I have recently `moved' to UTF-8 locale (from KOI8-R) and now I'm having troubles creating CDs that contain files with multibyte characters in names. I need the CDs to be readable under MS-windows which is usually achieved using Joliet, but when I specify the option "-jcharset=utf-8" or "-J -input-charset utf-8" mkisofs says, "unknown charset". When I used KOI8-R it worked and generated valid joliet names; now there seems to be no way other than rename files.
I read many articles about mkisofs on Linux and this issue doesn't seem to exist there.

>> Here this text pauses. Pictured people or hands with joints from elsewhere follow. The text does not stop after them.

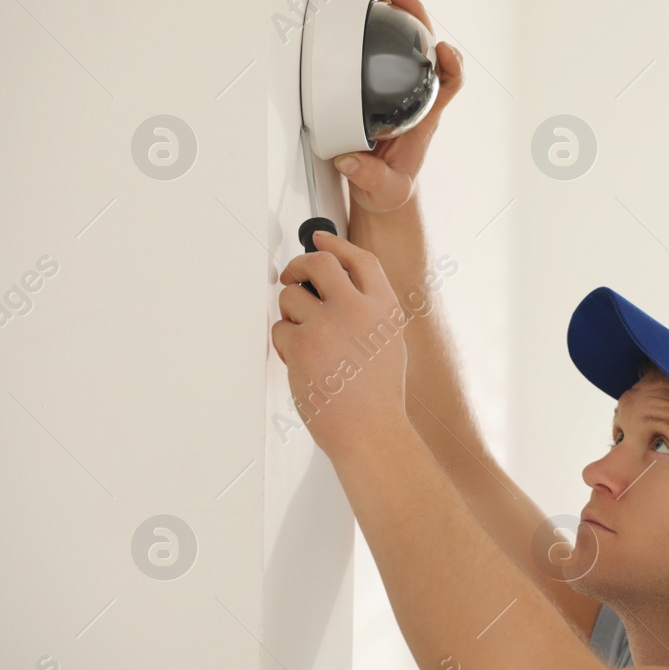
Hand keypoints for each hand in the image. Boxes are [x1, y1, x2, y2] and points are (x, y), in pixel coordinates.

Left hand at [271, 230, 411, 456]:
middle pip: (318, 264)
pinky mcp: (302, 344)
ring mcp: (328, 324)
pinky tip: (303, 364)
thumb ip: (367, 309)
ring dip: (291, 316)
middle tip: (291, 277)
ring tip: (307, 343)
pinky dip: (285, 345)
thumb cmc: (377, 395)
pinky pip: (280, 329)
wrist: (369, 430)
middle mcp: (358, 309)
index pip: (358, 260)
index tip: (320, 239)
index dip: (335, 245)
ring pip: (291, 298)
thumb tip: (337, 285)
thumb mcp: (388, 341)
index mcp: (384, 307)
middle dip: (298, 266)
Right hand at [335, 0, 465, 213]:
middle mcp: (415, 95)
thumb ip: (371, 177)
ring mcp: (397, 88)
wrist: (378, 189)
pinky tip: (358, 11)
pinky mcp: (377, 86)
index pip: (451, 83)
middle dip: (415, 17)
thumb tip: (352, 160)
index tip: (442, 48)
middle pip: (427, 48)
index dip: (453, 63)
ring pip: (405, 42)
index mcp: (424, 117)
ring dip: (393, 12)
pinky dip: (373, 26)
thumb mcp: (384, 189)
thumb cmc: (389, 187)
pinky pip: (380, 49)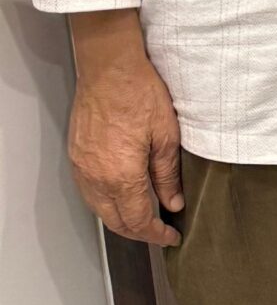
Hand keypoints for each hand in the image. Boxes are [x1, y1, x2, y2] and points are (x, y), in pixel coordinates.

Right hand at [67, 10, 185, 247]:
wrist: (109, 68)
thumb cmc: (139, 94)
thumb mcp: (166, 136)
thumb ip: (167, 175)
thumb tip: (172, 202)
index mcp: (121, 176)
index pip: (138, 220)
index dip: (156, 234)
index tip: (170, 236)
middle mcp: (96, 177)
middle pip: (115, 221)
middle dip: (138, 232)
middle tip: (159, 232)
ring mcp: (82, 167)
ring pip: (98, 208)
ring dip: (119, 219)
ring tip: (143, 218)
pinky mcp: (75, 155)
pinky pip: (88, 191)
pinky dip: (105, 202)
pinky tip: (120, 197)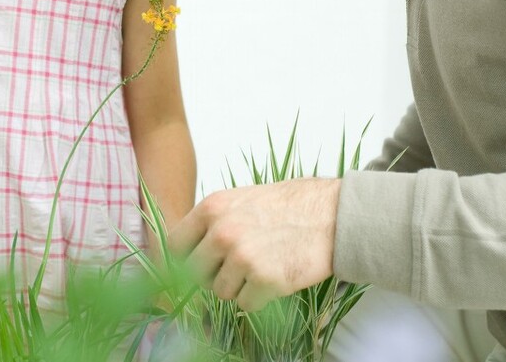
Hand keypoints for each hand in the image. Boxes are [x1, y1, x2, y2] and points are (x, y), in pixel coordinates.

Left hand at [168, 178, 340, 311]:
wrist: (331, 215)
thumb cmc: (287, 207)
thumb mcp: (239, 200)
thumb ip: (211, 223)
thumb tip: (184, 252)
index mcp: (212, 208)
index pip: (174, 246)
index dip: (184, 259)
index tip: (196, 265)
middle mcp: (222, 232)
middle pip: (194, 274)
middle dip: (212, 276)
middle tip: (236, 268)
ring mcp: (242, 257)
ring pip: (220, 292)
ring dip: (238, 287)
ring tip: (261, 266)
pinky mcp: (265, 280)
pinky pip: (246, 305)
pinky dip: (259, 298)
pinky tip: (275, 277)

Is there any way to solve this under FreeBSD?


----------



## graudeejs (Mar 15, 2010)

try UTF-8 instead of utf-8, some apps are smart enough to only check UPPER case


----------



## yks (Mar 15, 2010)

killasmurf86 said:
			
		

> try UTF-8 instead of utf-8, some apps are smart enough to only check UPPER case



Thanks for a quick reply, but... Unfortunately, not this time  I read the mkisofs man and issued [CMD=""]mkisofs -input-charset help[/CMD] but utf-8 is not listed there in either case, nor iso-10646-1, nor any other multibyte charset, yet koi8-r and some other single-byte charsets are listed. As far as I know, cp*** charsets are all single byte. (I don't quote the output here because I don't think it's helpful nor is it anyhow special.)


----------



## dennylin93 (Mar 15, 2010)

Have you tried sysutils/cdrtools-cjk?

UTF-8 seems to be supported:


> This port applies a third-party patch to the ISO-9660 tools which has
> support for the following character sets (used with the '-input-charset'
> option):
> big5 cp1250 cp1251 cp1255 cp437 cp737 cp775 cp850 cp852 cp855 cp857 cp860
> ...


----------



## yks (Mar 15, 2010)

dennylin93 said:
			
		

> Have you tried sysutils/cdrtools-cjk?
> 
> UTF-8 seems to be supported:



Thank you very much! It works (just tested). 
Who in the world could name the patched port like this to have people guess by these magic letters _cjk_... 

Problem solved.


----------